“The Birds and the Bees” was the theme of Christopher Bailey’s spring collection for Burberry Prorsum, but it was the unfiltered model Cara Delevingne, sitting in the front row, who gave the CliffsNotes version of sex ed. Wearing a black tuxedo jacket with nothing underneath, her breasts threatened to spill out onto the runway at any moment, upstaging even Kate Moss who sat next to her, too cool for school (pictured, above).
Well, sex turned out to be on the brains of both Bailey and Tom Ford, the two anchor tenants of London Fashion Week, though with very different results. Bailey, who now runs the Burberry ship as its chief executive, offered a sweet ode to romance with nothing racier than a sheer black dress that offered a hint of the body beneath. But Ford went there. I mean, really went there. As in, bejeweled pasties, thigh-high stockings and mini-skirts over a mirrored runway there (pictured, below).
The jaded front-row types might not have been scandalized, but frankly, that might be because fashion has been desperate for some button-pushing these days, and no one knows how to provoke quite like Ford. His spring collection looked like the result of a love affair between Helmut Newton and Joan Jett. Besides that, he brought back some excellent flared trousers, exaggeratedly elongated to accommodate ridiculously high platform shoes, so the models looked as if they were walking on stilts. And for evening, he reduced a black gown to a mere suggestion, a few bar stripes mostly covering the relevant parts.
If that’s too hot for your taste, the Burberry collection was more approachably PG, with softly tiered dresses with butterfly bows in pleasantly dusty jewel tones (pictured, below), and, for the bees, a jacket design with a wasp waist. The lively book cover prints, when seen in the finale, showed a rainbow spectrum of color, which also happened to be another important story of London Fashion Week.

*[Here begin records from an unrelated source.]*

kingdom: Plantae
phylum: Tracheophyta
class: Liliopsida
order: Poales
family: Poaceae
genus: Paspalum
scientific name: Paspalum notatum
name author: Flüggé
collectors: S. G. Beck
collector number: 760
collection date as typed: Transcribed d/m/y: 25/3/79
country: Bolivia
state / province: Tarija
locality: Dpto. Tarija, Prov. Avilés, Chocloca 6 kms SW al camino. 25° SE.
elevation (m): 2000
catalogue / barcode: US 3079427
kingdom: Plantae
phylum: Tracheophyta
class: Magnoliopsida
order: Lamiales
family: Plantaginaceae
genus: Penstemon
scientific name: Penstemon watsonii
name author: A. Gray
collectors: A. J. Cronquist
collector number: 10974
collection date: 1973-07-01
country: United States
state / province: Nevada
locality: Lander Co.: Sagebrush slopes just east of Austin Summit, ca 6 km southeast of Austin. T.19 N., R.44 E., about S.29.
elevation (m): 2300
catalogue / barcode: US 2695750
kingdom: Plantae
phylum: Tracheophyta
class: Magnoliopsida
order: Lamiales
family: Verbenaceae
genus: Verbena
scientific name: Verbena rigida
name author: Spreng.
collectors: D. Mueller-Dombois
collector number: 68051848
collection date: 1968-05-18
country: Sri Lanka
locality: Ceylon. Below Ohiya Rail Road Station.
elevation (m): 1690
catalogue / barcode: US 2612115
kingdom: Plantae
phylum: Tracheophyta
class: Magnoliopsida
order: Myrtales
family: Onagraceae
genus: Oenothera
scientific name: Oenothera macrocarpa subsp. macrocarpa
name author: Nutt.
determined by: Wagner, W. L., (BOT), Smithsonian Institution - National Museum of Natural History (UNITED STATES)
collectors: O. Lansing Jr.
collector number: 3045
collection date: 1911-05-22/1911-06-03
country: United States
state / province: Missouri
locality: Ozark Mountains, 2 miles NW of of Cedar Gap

Roksanda Ilincic played up high-contrast effects, with red-and-pink jackets that practically popped off the runway, while Peter Pilotto composed dresses that look like a cross between stained glass and graffiti. And Thomas Tait, the LVMH Prize winner, offered double-face dresses of pale pink with deep pink lining, and tunics that looked like orange and red checkered racing flags rendered in abstract. Perhaps too abstract when seen in a derelict vacant building undergoing asbestos removal, with what appeared to be guano covering the steps and without what appeared to be functioning exits. Shame he didn’t use his prize money to rent a less toxic venue.
Two standouts from the week were Christopher Kane (pictured, below left) and Erdem (pictured, below right), designers who, like Mary Katrantzou, are taking full advantage of new fabric developments to create remarkably textured collections, with clothes that look like more like three-dimensional collages than plain old dresses. Kane used a nautical rope motif, a nod to bondage, he said, turning it into a kinky form of lace that trapped the body (he also showed a blouse that was completely see-through). And Erdem Moralioglu took his audience on a jungle adventure, with incredibly ornate gowns made of emerald and black feathers, or delicate black lace with frond-shaped appliques that wowed.
At London's finale on Tuesday, Simone Rocha ended things in a church, at St. Andrew Holborn. Her show started heavy, with funereal black dresses improbably trimmed with marabou, and ended on a high note with velum-thin trouser suits and coats decorated with sunny red flowers, and white lace jackets finished with scallop borders. It was a winner.